→ Given records
════════
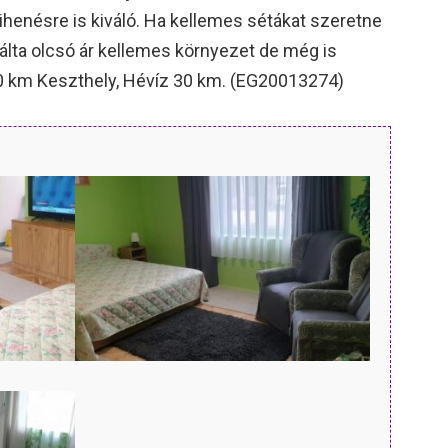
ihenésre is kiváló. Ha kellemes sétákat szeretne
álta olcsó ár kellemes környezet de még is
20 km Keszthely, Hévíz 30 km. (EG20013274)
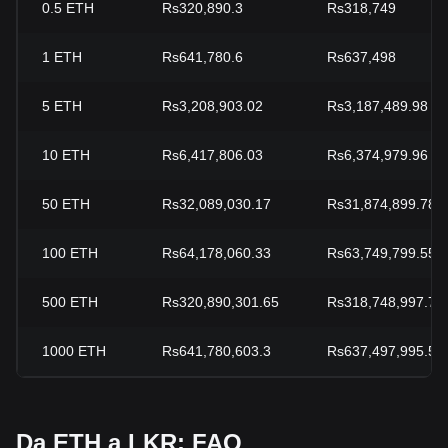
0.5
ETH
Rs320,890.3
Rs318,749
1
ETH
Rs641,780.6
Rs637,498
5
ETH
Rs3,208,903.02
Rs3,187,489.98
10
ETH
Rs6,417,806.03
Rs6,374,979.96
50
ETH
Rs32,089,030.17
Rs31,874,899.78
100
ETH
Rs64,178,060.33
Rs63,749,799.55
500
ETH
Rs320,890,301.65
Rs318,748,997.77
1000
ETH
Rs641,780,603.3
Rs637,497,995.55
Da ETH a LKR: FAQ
════════
→ Task to carry out
In how many lines of the data does the string "kellemes" appear? Only the number should be given.

→ Solution for this exercise
2